Menanam mente tentu saja mudah  menghasilkan  uang cash, tetapi ketika kelaparan  melanda, warga  tidak punya cukup stok makanan dari kebun sendiri. Ketergantungan pada sumber produksi di luar wilayah mengancam kedaulatan warga terhadap produksi pangan dari lahan sendiri. Adonara mungkin sulit swasembada beras, tetapi tidak untuk tomat. 

Untuk kasus tomat dari Surabaya, saya percaya lahan di Adonara bisa memproduksinya. Saya berpikir positif, mungkin tomat impor kemarin hanya untuk mengatasi kekosongan stok, karena kekurangan produksi lokal atau untuk memenuhi permintaan pasar yang sedang tinggi pada libur natal tahun baru. 

Namun, jika impor itu adalah siklus normal yang dilakukan selama ini, maka sudah saatnya orang Adonara berpikir untuk melakukan sesuatu. Fenomena kemarin telah menjelaskan, tomat punya prospek bagus secara bisnis di Adonara. Jika tidak menguntungkan, mana mungkin si pedagang mau mendatangkan dari Surabaya, begitu kan logika sederhananya.

Tidak semua wilayah di Adonara subur dan tersedia air memadai. Tetapi kawasan Adonara Tengah dan Barat yang berhawa dingin, bisa menjadi sentra pengembangan komoditi holtikultura. Otoritas pemda Flotim melalui Dinas Pertanian dan Ketahanan Pangan bisa memfasilitasi kelompok tani/masyarakat untuk menjawab kebutuhan ini. 

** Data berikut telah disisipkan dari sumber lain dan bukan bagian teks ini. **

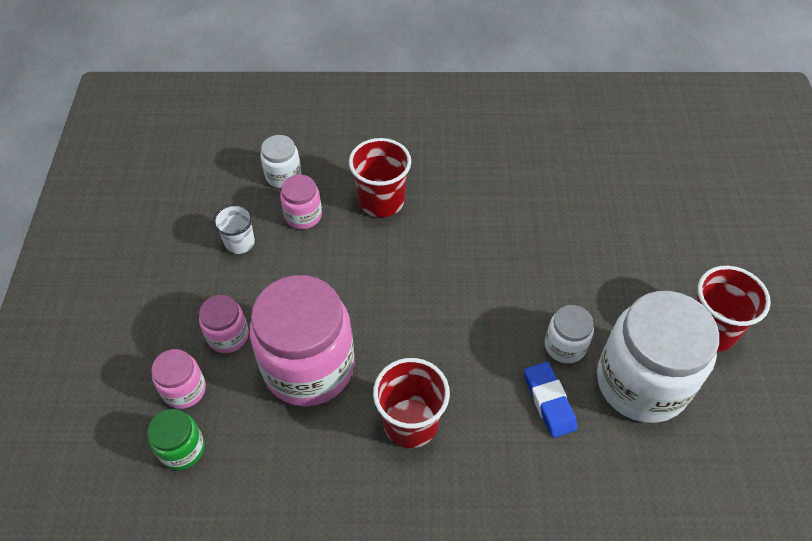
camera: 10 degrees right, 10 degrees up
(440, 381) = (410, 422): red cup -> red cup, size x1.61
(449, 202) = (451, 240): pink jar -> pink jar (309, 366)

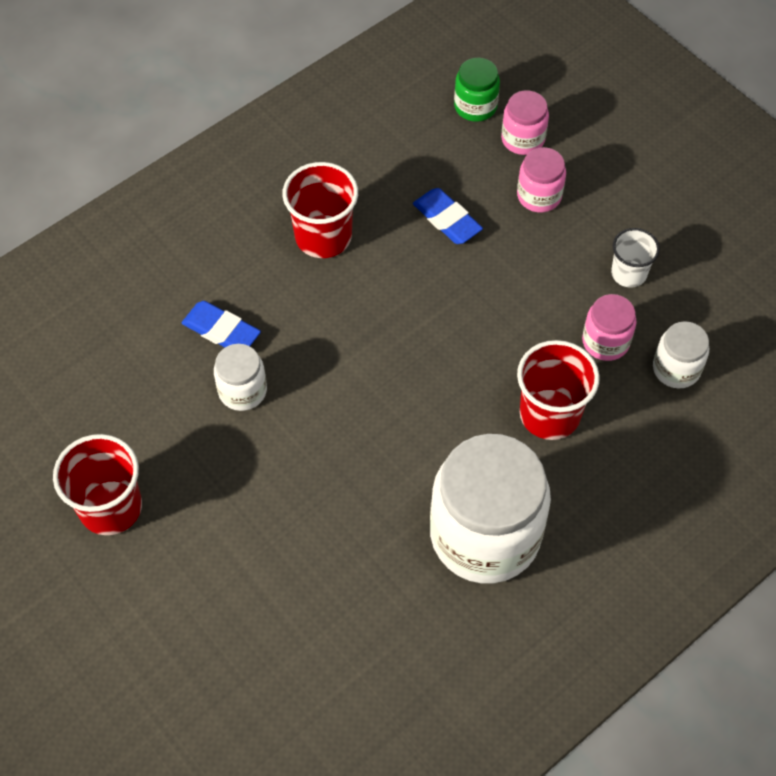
camera: 140 degrees right, 5 degrees up
(309, 366) = (447, 219): pink jar -> blue eraser
(641, 382) = (149, 405): white jar -> white jar (485, 534)

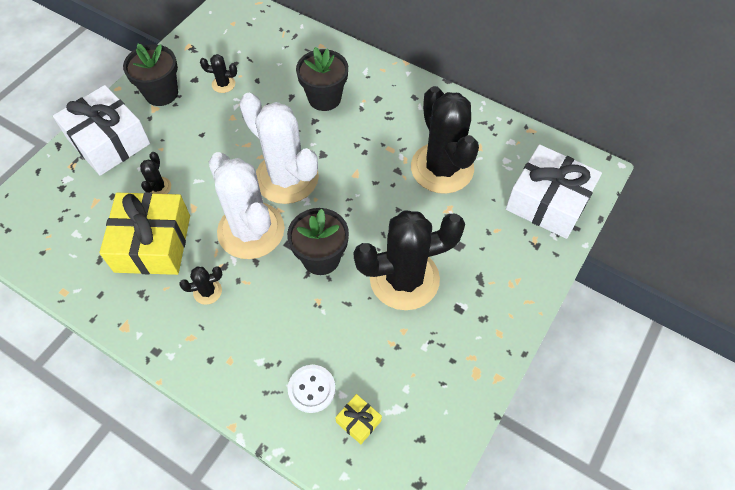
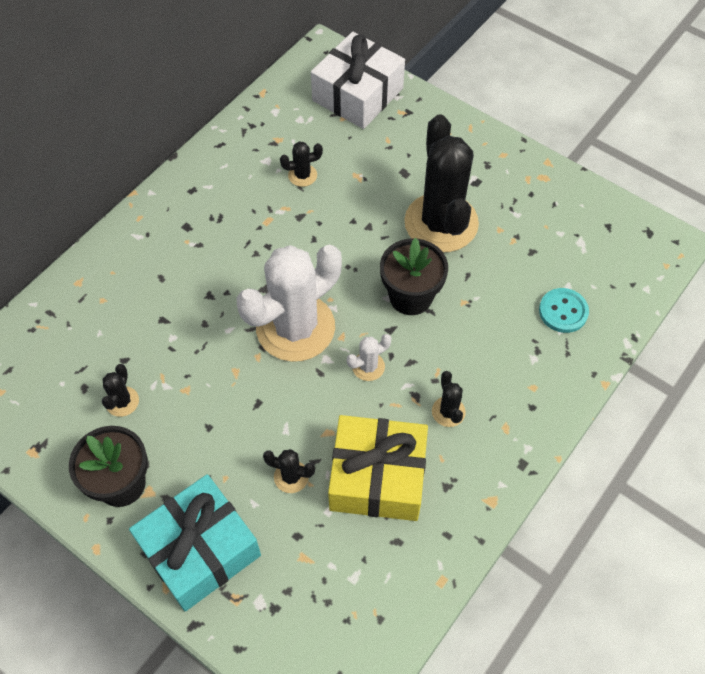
camera: 85 degrees left, 0 degrees up
(109, 141) = (200, 550): white gift -> turquoise gift
(251, 230) = (368, 366): white cactus -> white cactus, size x0.41
(311, 389) = (563, 311): white button -> turquoise button
(324, 98) = (174, 282): black flower pot -> none
(358, 421) = (594, 273): yellow gift -> none
(442, 168) = (302, 175): black cactus -> black cactus, size x0.41

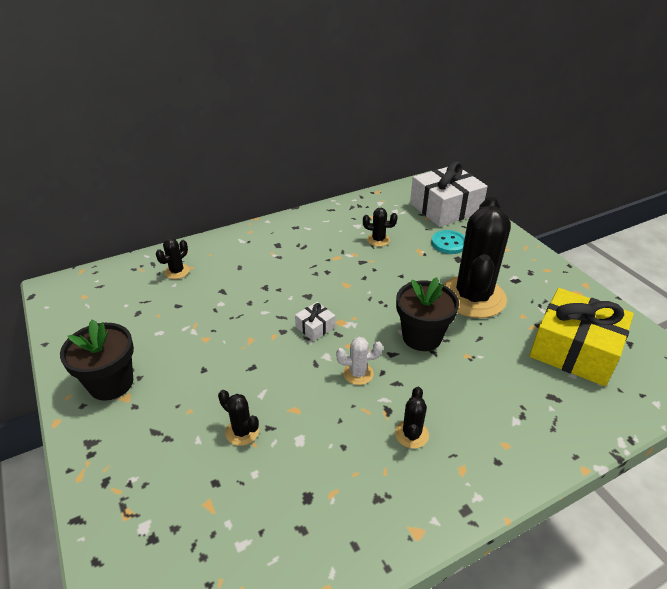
camera: 25 degrees right, 20 degrees down
(122, 401) = (155, 330): black cactus -> black cactus (177, 271)
(200, 550) = (129, 458): turquoise gift -> none
(295, 328) = (315, 327): white cactus -> white gift
(377, 477) = (316, 463): yellow gift -> yellow gift (574, 350)
(563, 311) = (561, 393): turquoise button -> turquoise button (449, 243)

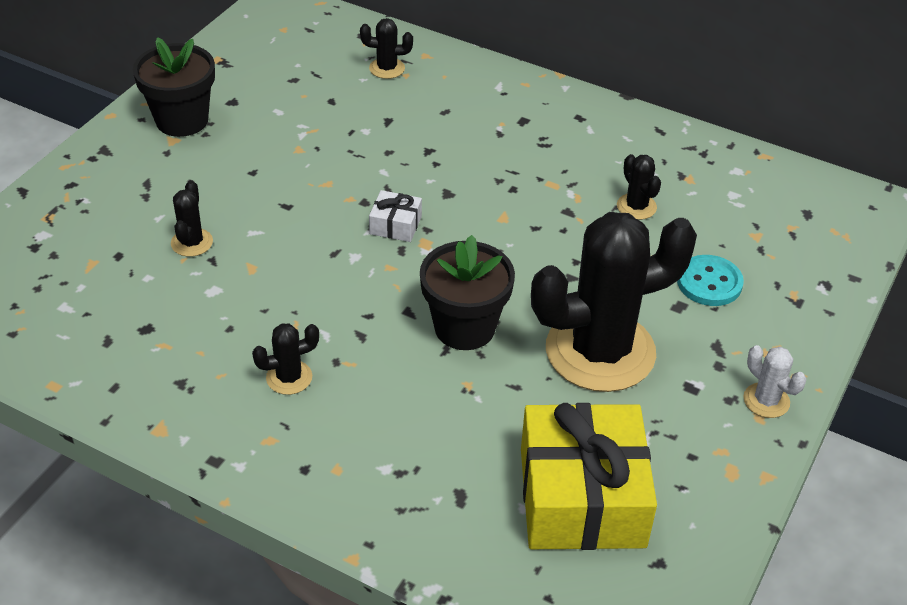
camera: 55 degrees right, 5 degrees up
(358, 373) = (348, 295): white cactus -> white cactus (766, 400)
(445, 208) = (806, 246): white gift -> none

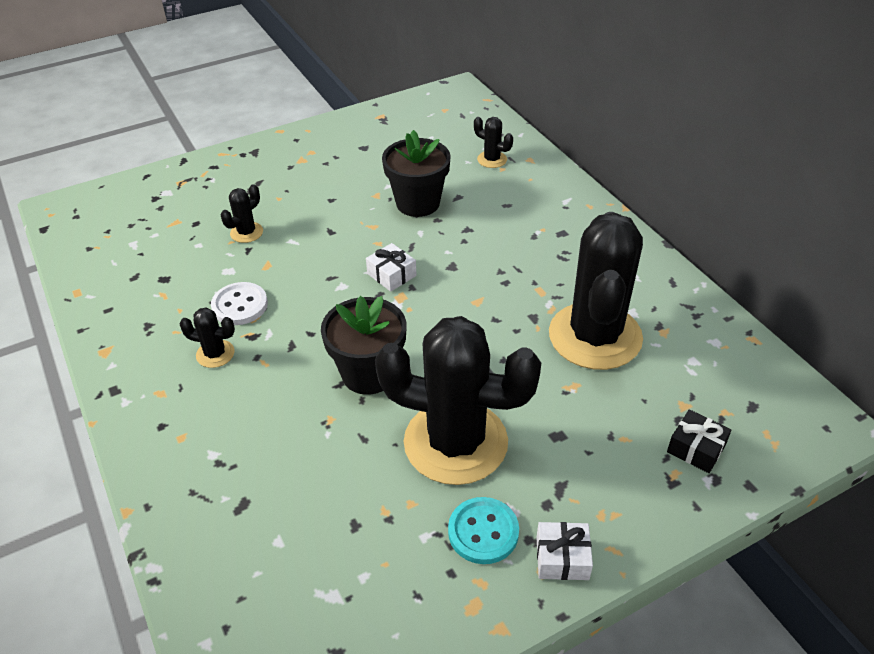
camera: 35 degrees right, 0 degrees up
(182, 120) = (319, 149): black flower pot -> black flower pot (418, 203)
(265, 320) = (240, 305): none -> white button
(582, 497) = (329, 557): yellow gift -> none
(636, 207) = (595, 336): black cactus -> black cactus, size x2.46
(709, 282) = (603, 427): turquoise button -> turquoise button (483, 532)
(766, 400) = (562, 558): white cactus -> white gift
(793, 267) = (696, 448): none -> black gift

Cukup mobil pick up dan sepeda motor yang kita datangkan dari Surabaya, tomat jangan. Mari berdayakan lahan kita, menanam sambil  mengasah naluri bisnis, peka membaca permintaan pasar, dan satu lagi, tekun berusaha. Akan sangat membanggakan, jika semangat ini tumbuh dalam diri anak-anak muda, untuk melirik lahan pertanian sebagai sumber usaha yang prospektif.